Ekspresi canggung muncul di wajah Shen Daoming.
“Sudah kubilang. Saat kau dan Tetua Jiang bertemu Leluhur, kalian pasti akan tahu. Jangan mempersulitku.”
Dia benar-benar tidak tahu bagaimana mengungkapkannya.
Selain itu, ia merasa bahwa Shen Ruyan tampaknya telah banyak berubah setelah keluar dari pengasingan kali ini.
Secara samar-samar, hal itu memberinya tekanan yang tak dapat dijelaskan.
Dia merasa seolah-olah menghadapi Shen Ruyan seperti menghadapi leluhurnya, Shen Yuanlong.
Bahkan, tekanan yang diberikannya padanya mungkin malah lebih besar.
Perasaan ini sangat sulit dijelaskan, dan hal itu juga membuat Shen Daoming sangat bingung.
Dia tidak mengerti apa perubahan yang terjadi pada saudara perempuannya.
Saat ia sedang ragu apakah harus bertanya, Shen Ruyan tiba-tiba berbicara.
“Dia sudah keluar.”
Begitu dia selesai berbicara, kabut tebal tiba-tiba menyelimuti area tersebut.
Tak lama kemudian, kabut tebal perlahan menghilang, menampakkan sebuah gua sebagai tempat tinggal.
Jiang Chcngxuan berdiri di pintu masuk gua dan menangkupkan tinjunya ke arah mereka berdua sambil tersenyum.
“Kepala Keluarga Shen, Tetua Ruyan, sudah lama tidak bertemu.”
Ketika mereka melihat Jiang Chcngxuan, Shen Daoming dan Shen Ruyan segera menangkupkan kepalan tangan mereka sebagai balasan.
Jiang Chcngxuan berkata, “Karena kalian berdua sudah di sini, silakan masuk dan duduk?”
Tepat ketika Shen Daoming hendak menjelaskan alasan kedatangannya, Shen Ruyan, yang berada di sampingnya, mendahuluinya. Dia tersenyum dan mengangguk ke arah Jiang Chcngxuan.
“Saya mau itu.”
Dengan itu, dia melangkah masuk ke dalam gua tempat tinggal Jiang Chcngxuan.
Shen Daoming terdiam. Ia tidak punya pilihan selain mengikuti jejaknya.

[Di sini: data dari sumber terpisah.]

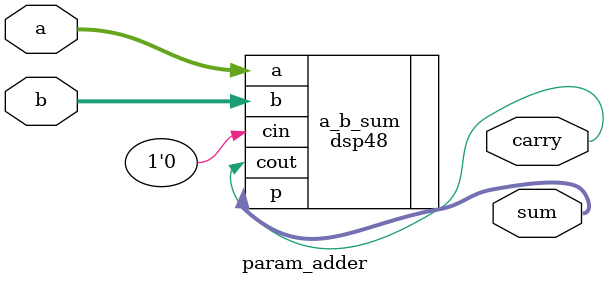
<source format=v>
module param_adder(
  input [WIDTH-1:0] a,
  input [WIDTH-1:0] b,
  output [WIDTH-1:0] sum,
  output carry
);

  parameter WIDTH = 8;

  dsp48 a_b_sum (
    .a(a),
    .b(b),
    .p(sum),
    .cin(1'b0),
    .cout(carry)
  );

endmodule
</source>
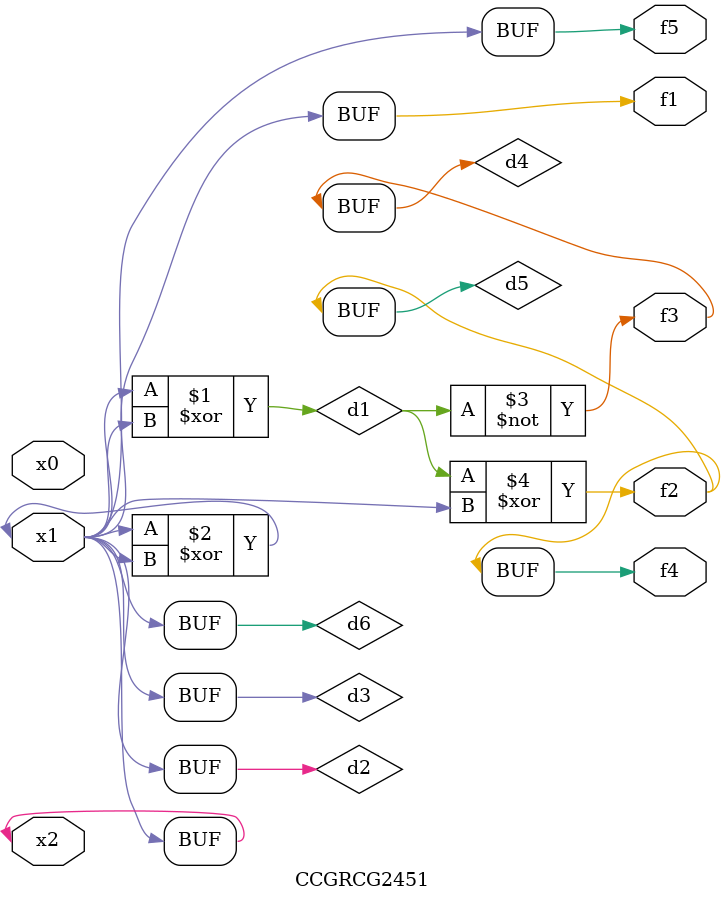
<source format=v>
module CCGRCG2451(
	input x0, x1, x2,
	output f1, f2, f3, f4, f5
);

	wire d1, d2, d3, d4, d5, d6;

	xor (d1, x1, x2);
	buf (d2, x1, x2);
	xor (d3, x1, x2);
	nor (d4, d1);
	xor (d5, d1, d2);
	buf (d6, d2, d3);
	assign f1 = d6;
	assign f2 = d5;
	assign f3 = d4;
	assign f4 = d5;
	assign f5 = d6;
endmodule

</source>
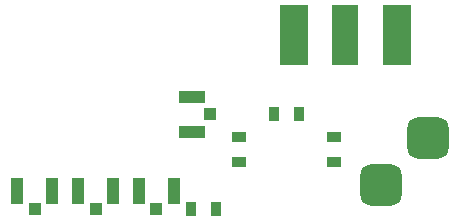
<source format=gbr>
G04*
G04 #@! TF.GenerationSoftware,Altium Limited,Altium Designer,24.6.1 (21)*
G04*
G04 Layer_Color=8421504*
%FSLAX25Y25*%
%MOIN*%
G70*
G04*
G04 #@! TF.SameCoordinates,848F02FD-2630-40CC-A56B-9648625414CD*
G04*
G04*
G04 #@! TF.FilePolarity,Positive*
G04*
G01*
G75*
%ADD15R,0.03543X0.04724*%
%ADD16R,0.04134X0.08661*%
%ADD17R,0.03937X0.04134*%
%ADD18R,0.04724X0.03543*%
%ADD19R,0.09000X0.20000*%
%ADD20R,0.09500X0.20000*%
G04:AMPARAMS|DCode=21|XSize=137.8mil|YSize=137.8mil|CornerRadius=34.45mil|HoleSize=0mil|Usage=FLASHONLY|Rotation=0.000|XOffset=0mil|YOffset=0mil|HoleType=Round|Shape=RoundedRectangle|*
%AMROUNDEDRECTD21*
21,1,0.13780,0.06890,0,0,0.0*
21,1,0.06890,0.13780,0,0,0.0*
1,1,0.06890,0.03445,-0.03445*
1,1,0.06890,-0.03445,-0.03445*
1,1,0.06890,-0.03445,0.03445*
1,1,0.06890,0.03445,0.03445*
%
%ADD21ROUNDEDRECTD21*%
%ADD22R,0.08661X0.04134*%
%ADD23R,0.04134X0.03937*%
D15*
X90748Y7874D02*
D03*
X82480D02*
D03*
X118307Y39370D02*
D03*
X110039D02*
D03*
D16*
X65059Y13878D02*
D03*
X76673D02*
D03*
X44760D02*
D03*
X56375D02*
D03*
X24462D02*
D03*
X36076D02*
D03*
D17*
X70866Y7874D02*
D03*
X50568D02*
D03*
X30269D02*
D03*
D18*
X129921Y31693D02*
D03*
Y23425D02*
D03*
X98425Y31693D02*
D03*
Y23425D02*
D03*
D19*
X133858Y65840D02*
D03*
D20*
X151108D02*
D03*
X116608D02*
D03*
D21*
X161417Y31496D02*
D03*
X145669Y15748D02*
D03*
D22*
X82677Y33563D02*
D03*
Y45177D02*
D03*
D23*
X88681Y39370D02*
D03*
M02*

</source>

Begitu memasuki gua tempat tinggal Jiang Chcngxuan, Shen Daoming dan Shen Ruyan merasakan energi spiritual yang sangat kuat di tempat itu.
Saat mendongak, keduanya melihat beberapa Jimat Pengumpul Roh Tingkat 2 kelas menengah yang ditempatkan di dalam gua tersebut.
Secercah keterkejutan terlintas di mata Shen Daoming saat ia tanpa sadar berkata,
“Tetua Jiang, apakah Anda membeli Jimat Pengumpul Roh Tingkat 2 kelas menengah ini?”
Hal ini karena menurut pengetahuan Shen Daoming, tidak banyak Jimat Pengumpul Roh di atas Tingkat 2 di Keluarga Abadi Shen karena sebagian besar ditempatkan di berbagai puncak untuk mengumpulkan qi spiritual.
“Tidak terlalu.”
Saat itu, Jiang Chcngxuan telah membuat teh spiritual untuk Shen Daoming dan Shen Ruyan.
Setelah memberi isyarat kepada mereka berdua untuk minum teh, dia tersenyum dan menjawab,
“Saya menggambar Jimat Pengumpul Roh Tingkat 2 ini belum lama ini.”
Cih!
Mendengar itu, Shen Daoming, yang baru saja menyesap teh spiritual, langsung memuntahkannya.
Dia menatap Jiang Chengxuan dengan kaget dan bertanya,
…..
“Tetua Jiang, apakah Anda baru saja mengatakan bahwa Anda sendiri yang menggambar Jimat Pengumpul Roh Tingkat 2 kelas menengah ini?”